◆ **Task goal**
Please output the section of the listing below that opens with the line containing "thumb ip: (1031, 858)" and closes with the line containing "pinky tip: (1120, 864)", exactly and with nothing else.

※ ※ ※

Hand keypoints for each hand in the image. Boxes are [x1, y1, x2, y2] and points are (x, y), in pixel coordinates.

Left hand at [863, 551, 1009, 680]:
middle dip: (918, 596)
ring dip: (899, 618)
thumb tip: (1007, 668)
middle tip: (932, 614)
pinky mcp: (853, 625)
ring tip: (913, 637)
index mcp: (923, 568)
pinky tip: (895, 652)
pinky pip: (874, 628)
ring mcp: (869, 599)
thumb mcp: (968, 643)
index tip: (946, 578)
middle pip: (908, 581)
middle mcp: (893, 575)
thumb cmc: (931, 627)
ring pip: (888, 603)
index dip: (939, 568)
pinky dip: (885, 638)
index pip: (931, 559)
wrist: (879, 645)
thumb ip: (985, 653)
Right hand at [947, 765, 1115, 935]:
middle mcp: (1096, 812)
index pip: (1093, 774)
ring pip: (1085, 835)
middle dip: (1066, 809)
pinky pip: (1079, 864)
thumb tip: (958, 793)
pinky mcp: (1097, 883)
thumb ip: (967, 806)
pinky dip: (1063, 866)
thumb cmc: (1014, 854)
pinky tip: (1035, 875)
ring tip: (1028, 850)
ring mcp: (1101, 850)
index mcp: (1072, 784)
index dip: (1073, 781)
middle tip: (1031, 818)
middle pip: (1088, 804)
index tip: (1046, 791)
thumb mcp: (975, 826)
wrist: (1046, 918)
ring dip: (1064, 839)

※ ※ ※

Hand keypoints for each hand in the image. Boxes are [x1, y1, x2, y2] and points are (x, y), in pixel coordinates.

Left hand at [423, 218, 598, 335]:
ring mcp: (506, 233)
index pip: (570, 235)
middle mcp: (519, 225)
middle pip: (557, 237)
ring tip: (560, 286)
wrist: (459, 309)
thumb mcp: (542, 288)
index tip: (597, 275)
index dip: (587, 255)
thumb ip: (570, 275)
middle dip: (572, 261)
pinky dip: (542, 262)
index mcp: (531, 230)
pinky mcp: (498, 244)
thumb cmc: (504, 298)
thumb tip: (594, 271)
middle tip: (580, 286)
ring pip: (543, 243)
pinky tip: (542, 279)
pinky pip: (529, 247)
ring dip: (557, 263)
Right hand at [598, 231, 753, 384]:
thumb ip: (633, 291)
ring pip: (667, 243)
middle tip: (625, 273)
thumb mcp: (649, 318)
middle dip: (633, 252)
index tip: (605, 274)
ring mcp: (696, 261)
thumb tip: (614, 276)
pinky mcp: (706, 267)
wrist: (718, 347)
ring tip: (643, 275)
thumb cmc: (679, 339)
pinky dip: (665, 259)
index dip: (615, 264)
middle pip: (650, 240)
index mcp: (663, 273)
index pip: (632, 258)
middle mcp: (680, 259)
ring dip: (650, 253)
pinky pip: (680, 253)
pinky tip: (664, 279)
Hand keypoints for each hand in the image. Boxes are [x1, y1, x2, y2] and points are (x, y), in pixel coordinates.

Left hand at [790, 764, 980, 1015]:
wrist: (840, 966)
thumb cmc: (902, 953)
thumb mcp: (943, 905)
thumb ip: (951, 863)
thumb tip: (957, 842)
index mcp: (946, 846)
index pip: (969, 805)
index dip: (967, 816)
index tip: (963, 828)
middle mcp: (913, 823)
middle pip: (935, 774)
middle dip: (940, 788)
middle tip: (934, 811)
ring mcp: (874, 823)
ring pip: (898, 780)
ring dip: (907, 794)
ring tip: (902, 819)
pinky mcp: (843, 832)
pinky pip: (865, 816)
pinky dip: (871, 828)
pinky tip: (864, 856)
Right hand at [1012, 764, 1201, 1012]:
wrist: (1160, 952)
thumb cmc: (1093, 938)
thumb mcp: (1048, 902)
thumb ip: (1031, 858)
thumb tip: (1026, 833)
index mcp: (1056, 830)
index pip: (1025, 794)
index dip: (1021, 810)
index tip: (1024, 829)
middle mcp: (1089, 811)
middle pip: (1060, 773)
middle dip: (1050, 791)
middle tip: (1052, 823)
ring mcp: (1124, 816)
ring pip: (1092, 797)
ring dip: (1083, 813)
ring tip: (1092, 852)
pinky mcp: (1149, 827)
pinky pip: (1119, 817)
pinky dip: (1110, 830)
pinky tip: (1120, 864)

※ ※ ※

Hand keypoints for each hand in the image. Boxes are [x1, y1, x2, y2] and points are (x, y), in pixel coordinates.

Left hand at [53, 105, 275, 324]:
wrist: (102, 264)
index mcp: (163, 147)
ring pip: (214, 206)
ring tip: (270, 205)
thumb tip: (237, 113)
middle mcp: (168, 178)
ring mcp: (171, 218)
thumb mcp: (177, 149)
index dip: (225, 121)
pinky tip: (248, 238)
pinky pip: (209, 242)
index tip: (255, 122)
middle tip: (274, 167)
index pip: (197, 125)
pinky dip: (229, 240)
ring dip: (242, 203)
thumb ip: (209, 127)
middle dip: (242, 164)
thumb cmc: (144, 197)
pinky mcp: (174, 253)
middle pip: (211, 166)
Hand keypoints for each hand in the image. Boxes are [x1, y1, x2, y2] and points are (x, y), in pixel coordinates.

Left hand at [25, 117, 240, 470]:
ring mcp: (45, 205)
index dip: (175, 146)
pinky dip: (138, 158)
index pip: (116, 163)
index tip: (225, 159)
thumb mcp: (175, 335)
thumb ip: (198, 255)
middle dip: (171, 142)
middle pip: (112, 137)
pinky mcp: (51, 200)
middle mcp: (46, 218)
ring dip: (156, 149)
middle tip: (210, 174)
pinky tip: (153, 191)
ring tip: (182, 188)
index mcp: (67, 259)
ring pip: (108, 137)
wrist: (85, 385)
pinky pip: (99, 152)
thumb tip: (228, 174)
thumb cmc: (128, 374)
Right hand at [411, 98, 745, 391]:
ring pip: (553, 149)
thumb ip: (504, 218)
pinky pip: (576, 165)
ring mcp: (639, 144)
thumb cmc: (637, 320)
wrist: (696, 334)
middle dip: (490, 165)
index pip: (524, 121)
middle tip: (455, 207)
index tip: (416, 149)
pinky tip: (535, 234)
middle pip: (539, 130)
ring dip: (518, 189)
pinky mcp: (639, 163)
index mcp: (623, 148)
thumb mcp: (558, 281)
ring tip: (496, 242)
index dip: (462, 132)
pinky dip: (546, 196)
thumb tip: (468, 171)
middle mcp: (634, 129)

※ ※ ※

◆ **Reply to the exercise**
thumb ip: (1031, 858)
thumb tip: (1026, 833)
index mcp: (1056, 830)
index pip: (1025, 794)
index dip: (1021, 810)
index tip: (1024, 829)
middle mcp: (1089, 811)
middle pip: (1060, 773)
middle dip: (1050, 791)
middle tip: (1052, 823)
ring mcp: (1124, 816)
ring pip: (1092, 797)
ring dip: (1083, 813)
ring tip: (1092, 852)
pinky mcp: (1149, 827)
pinky pip: (1119, 817)
pinky dip: (1110, 830)
pinky tip: (1120, 864)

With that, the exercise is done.